- **Data provided**

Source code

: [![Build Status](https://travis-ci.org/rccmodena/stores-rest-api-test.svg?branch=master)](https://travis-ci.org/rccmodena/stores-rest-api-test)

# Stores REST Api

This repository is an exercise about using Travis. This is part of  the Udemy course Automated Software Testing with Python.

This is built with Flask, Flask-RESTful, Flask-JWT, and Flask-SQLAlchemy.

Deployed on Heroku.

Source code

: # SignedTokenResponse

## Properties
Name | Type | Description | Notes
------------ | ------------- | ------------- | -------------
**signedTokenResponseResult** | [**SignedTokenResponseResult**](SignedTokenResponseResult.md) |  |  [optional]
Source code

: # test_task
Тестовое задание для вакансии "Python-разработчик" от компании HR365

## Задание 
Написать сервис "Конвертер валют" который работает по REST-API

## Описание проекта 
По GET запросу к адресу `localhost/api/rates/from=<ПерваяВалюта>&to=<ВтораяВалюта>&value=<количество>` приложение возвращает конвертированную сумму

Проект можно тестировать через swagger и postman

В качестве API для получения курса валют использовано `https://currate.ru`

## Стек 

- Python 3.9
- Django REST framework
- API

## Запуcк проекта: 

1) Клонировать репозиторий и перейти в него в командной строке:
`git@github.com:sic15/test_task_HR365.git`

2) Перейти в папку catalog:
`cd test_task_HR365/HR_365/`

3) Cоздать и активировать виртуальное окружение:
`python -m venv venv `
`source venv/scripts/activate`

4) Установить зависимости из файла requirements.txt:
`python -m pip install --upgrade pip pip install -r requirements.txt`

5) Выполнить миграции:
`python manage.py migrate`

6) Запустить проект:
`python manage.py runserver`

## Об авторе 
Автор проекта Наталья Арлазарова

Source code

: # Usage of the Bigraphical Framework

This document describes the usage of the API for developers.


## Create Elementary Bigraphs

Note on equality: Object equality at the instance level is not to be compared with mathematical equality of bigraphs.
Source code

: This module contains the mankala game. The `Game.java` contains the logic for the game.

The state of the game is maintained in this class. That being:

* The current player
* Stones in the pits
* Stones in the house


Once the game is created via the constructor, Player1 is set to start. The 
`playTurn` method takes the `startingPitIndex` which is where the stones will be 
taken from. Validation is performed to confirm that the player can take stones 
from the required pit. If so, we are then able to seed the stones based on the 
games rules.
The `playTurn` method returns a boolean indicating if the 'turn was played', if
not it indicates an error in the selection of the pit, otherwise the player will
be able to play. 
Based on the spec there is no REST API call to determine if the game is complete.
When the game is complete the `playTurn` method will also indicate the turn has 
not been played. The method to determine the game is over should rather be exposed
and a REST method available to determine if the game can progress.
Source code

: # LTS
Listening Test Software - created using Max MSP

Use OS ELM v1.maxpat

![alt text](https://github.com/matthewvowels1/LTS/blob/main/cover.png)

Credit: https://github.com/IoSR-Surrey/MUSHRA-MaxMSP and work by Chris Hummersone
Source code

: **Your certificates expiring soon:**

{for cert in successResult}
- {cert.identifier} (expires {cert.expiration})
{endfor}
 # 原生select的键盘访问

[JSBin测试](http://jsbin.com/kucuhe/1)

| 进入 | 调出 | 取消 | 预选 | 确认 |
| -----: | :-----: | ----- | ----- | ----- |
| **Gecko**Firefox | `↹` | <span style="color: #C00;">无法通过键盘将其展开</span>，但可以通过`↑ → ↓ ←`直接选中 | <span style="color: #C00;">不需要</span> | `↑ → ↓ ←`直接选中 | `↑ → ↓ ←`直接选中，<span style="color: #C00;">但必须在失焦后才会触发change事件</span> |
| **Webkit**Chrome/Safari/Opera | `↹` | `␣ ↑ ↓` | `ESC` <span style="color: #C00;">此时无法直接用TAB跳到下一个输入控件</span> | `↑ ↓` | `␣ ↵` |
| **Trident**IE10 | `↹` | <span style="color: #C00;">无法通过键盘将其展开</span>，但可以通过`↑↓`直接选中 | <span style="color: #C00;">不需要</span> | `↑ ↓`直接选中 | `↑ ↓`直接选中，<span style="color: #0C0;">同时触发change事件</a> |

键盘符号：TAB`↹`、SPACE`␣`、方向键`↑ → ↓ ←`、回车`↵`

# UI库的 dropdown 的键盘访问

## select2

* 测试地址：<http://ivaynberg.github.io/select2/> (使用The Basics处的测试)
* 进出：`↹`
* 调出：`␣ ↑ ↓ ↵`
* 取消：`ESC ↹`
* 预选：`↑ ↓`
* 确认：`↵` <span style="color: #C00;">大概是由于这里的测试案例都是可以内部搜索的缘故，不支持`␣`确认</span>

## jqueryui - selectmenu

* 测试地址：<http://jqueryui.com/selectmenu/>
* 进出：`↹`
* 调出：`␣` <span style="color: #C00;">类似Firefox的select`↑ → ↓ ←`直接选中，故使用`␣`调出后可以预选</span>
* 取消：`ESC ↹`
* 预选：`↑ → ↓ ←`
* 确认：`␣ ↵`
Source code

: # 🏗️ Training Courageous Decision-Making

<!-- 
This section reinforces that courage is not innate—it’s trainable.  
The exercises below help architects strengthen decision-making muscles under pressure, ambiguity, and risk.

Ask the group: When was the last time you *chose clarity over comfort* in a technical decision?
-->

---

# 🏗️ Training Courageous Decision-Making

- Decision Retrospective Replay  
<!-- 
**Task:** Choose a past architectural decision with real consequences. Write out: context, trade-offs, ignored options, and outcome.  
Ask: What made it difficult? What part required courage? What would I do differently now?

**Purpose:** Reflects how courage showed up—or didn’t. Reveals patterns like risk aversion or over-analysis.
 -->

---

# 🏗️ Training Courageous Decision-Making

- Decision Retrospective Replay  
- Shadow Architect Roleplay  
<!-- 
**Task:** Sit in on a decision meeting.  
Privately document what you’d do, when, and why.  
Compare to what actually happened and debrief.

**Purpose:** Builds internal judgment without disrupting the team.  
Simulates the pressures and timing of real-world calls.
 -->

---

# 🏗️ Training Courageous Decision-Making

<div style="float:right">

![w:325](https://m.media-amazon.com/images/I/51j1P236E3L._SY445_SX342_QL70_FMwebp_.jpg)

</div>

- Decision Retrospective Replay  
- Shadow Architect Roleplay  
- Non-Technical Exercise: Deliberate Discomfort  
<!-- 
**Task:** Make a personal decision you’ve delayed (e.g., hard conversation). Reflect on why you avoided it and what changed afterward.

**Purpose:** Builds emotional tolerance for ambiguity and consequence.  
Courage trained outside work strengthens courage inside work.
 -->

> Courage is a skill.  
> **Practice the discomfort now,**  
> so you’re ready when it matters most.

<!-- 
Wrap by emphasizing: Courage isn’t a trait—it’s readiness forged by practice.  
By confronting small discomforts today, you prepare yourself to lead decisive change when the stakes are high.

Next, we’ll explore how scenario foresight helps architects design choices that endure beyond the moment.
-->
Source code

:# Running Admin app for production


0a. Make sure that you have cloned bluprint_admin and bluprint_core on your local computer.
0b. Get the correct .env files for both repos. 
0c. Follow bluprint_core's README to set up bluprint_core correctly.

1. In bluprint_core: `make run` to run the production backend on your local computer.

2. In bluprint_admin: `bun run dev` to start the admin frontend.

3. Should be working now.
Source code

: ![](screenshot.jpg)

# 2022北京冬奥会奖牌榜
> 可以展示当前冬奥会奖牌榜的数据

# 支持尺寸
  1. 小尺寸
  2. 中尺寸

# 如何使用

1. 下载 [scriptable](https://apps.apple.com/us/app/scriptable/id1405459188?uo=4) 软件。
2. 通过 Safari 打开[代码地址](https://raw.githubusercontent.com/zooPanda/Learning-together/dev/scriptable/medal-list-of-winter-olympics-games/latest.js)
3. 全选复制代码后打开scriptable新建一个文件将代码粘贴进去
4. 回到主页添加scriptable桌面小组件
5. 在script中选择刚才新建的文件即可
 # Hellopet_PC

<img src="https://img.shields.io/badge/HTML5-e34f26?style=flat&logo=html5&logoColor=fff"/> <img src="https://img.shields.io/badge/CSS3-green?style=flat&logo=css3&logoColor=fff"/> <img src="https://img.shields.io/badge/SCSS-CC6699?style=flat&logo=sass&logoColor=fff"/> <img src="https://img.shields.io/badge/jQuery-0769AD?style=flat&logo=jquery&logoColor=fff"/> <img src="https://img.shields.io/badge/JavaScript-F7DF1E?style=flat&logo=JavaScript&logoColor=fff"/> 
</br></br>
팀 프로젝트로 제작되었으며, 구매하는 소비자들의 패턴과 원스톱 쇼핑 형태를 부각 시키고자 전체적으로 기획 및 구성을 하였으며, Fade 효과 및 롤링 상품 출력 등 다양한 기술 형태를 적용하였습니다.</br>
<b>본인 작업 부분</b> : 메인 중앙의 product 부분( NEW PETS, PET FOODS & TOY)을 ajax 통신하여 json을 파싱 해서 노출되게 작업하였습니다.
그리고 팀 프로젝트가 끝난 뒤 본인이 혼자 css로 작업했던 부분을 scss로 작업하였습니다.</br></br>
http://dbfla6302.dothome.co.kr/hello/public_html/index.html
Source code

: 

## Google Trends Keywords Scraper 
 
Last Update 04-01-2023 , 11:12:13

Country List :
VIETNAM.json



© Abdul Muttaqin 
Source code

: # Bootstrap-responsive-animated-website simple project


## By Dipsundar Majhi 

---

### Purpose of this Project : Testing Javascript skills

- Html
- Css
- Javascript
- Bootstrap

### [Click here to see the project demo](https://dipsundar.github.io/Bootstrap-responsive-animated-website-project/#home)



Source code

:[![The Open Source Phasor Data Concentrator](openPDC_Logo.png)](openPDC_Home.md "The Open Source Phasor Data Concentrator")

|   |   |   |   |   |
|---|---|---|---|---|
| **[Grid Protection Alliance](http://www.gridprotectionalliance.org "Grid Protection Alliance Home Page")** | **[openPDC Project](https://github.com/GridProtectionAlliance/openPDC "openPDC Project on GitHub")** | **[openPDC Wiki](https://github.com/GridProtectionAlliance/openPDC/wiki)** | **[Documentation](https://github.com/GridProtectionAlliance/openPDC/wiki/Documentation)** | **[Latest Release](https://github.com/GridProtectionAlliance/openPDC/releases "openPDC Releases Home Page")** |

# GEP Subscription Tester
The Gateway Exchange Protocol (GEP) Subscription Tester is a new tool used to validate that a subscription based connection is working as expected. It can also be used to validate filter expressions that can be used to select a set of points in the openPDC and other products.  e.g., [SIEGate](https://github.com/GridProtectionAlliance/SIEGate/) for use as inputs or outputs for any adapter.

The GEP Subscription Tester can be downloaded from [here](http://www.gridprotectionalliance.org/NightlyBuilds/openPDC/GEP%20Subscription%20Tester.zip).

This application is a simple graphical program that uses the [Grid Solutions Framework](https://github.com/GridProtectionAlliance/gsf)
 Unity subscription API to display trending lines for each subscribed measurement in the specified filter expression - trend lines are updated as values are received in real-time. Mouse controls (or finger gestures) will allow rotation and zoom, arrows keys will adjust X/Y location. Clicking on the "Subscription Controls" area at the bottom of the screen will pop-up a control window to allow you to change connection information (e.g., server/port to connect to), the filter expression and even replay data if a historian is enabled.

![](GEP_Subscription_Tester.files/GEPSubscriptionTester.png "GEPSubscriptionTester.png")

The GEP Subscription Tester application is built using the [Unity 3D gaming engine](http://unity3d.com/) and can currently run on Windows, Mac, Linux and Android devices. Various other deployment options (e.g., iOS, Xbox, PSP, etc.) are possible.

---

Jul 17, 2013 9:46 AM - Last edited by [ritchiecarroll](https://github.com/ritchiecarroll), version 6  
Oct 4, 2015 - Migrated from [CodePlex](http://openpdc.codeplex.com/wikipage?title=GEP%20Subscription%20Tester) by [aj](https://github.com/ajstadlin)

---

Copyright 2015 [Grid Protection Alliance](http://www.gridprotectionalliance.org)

- **Your instructions**
Copy range, inclusive: the line holding "aversion or over-analysis." to the line holding "Compare to what". Reproduce exactly those lines of the records above and no others.

- **Exercise solution**
**Purpose:** Reflects how courage showed up—or didn’t. Reveals patterns like risk aversion or over-analysis.
 -->

---

# 🏗️ Training Courageous Decision-Making

- Decision Retrospective Replay  
- Shadow Architect Roleplay  
<!-- 
**Task:** Sit in on a decision meeting.  
Privately document what you’d do, when, and why.  
Compare to what actually happened and debrief.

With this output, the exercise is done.